What energy efficiency questions should I ask before signing up for a new conservatory?
Posted by Helena Ripley on 28 October 2015 at 10:15 am
Conservatories give you extra living space which is filled with natural light, but so often they are too hot in the summer and too cold in the winter. So what do you need to know about the energy efficiency of a conservatory before you sign up for it?
How energy efficient are the windows? Is the glass double glazed? Or triple glazed? Triple glazed conservatories are available but, unless you want to be super energy efficient, double glazed with an inert gas and a low-e coating should be enough. The inert gas between the panes helps prevent heat from escaping, and the low emissivity coating keeps harmful ultra violet radiation out and infra-red radiation (heat) in. Although triple glazing is more efficient, that may just end up causing overheating problems in the summer, unless the conservatory is extremely well ventilated.
What is the frame made from? Most conservatories have uPVC frames. This is a good material for insulation, and the cheapest of the three we look at here. Timber frames are pricier and don’t provide such good insulation, but they may fit better with the style of your design. Aluminium frames are an option but will increase thermal bridging and heat loss. To know how much heat will escape overall you have to consider the U-value of the frame and glass together: the lower the U-value, the more heat will stay inside.

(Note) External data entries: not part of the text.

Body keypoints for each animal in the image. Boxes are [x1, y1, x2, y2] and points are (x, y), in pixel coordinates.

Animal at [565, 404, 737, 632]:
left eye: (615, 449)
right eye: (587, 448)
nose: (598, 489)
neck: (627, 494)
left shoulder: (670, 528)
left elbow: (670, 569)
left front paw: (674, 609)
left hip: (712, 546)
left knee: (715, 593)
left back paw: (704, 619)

What other materials are used? How much of the conservatory is glass? What will the roof be made from? Tiled roofs are more acceptable in conservation zones, which may help if you are struggling with planning permission. Glass and tiles both provide better insulation than polycarbonate, as well as being quieter when it rains. Also, polycarbonate causes condensation on the inside of the conservatory, so unless you are on a tight budget go for a glass or tiled roof. Will there be any brick sections? These can be insulated – look for cavity wall insulation or internal wall insulation. There’s no point getting super insulated glass if all the heat can get out through the bricks.

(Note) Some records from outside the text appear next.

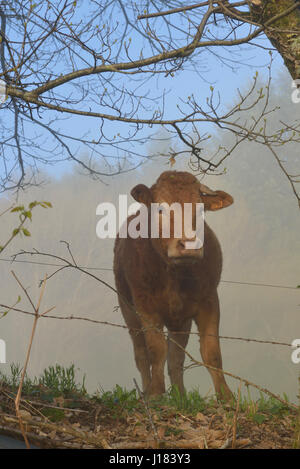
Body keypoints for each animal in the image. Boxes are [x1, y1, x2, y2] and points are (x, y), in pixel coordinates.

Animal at [113, 171, 233, 398]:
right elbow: (156, 349)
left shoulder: (209, 301)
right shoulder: (145, 306)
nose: (189, 245)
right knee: (141, 355)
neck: (175, 275)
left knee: (175, 359)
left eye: (200, 209)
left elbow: (212, 352)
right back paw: (146, 390)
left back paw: (180, 396)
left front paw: (226, 397)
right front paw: (155, 394)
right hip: (128, 310)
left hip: (181, 321)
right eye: (160, 209)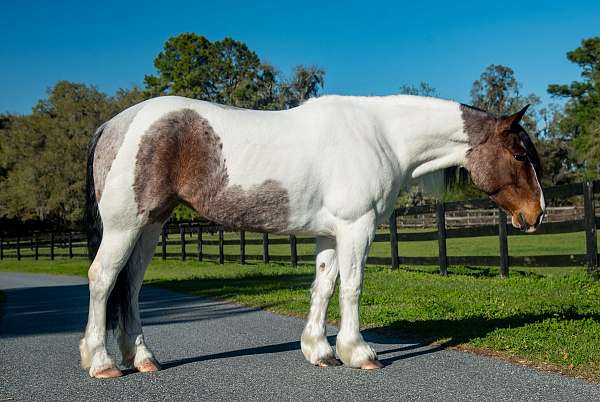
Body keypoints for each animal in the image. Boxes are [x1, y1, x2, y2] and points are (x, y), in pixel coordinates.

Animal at [79, 96, 544, 378]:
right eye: (519, 154)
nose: (536, 214)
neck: (381, 136)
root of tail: (113, 125)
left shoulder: (331, 234)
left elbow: (323, 286)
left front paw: (320, 351)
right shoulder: (357, 227)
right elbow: (352, 287)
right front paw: (360, 353)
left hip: (149, 226)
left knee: (130, 288)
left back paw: (143, 359)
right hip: (125, 225)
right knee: (103, 279)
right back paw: (101, 362)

How well ventilated is it? It’s important to allow fresh air through the conservatory, particularly in the summer when overheating could be an issue. The air which is warmed in the conservatory will travel through your house, which is a great benefit in the winter but potentially problematic in summer. Orientation is a big factor here. A conservatory on the south side of the house will trap more heat than one looking north, so ask yourself: which way will it face? If south facing you’ll need it to be well ventilated in the summer to avoid overheating; if north facing then keeping the heat in during winter will be a priority.
Can blinds be installed in the roof and sides? This will help keep the conservatory cool and pleasant in the summer by blocking out sunlight and reducing glare. On top of that blinds work as extra insulation in the winter, though you’d only want to close them when you’re not getting any direct sunlight. And of course, they also give you more privacy.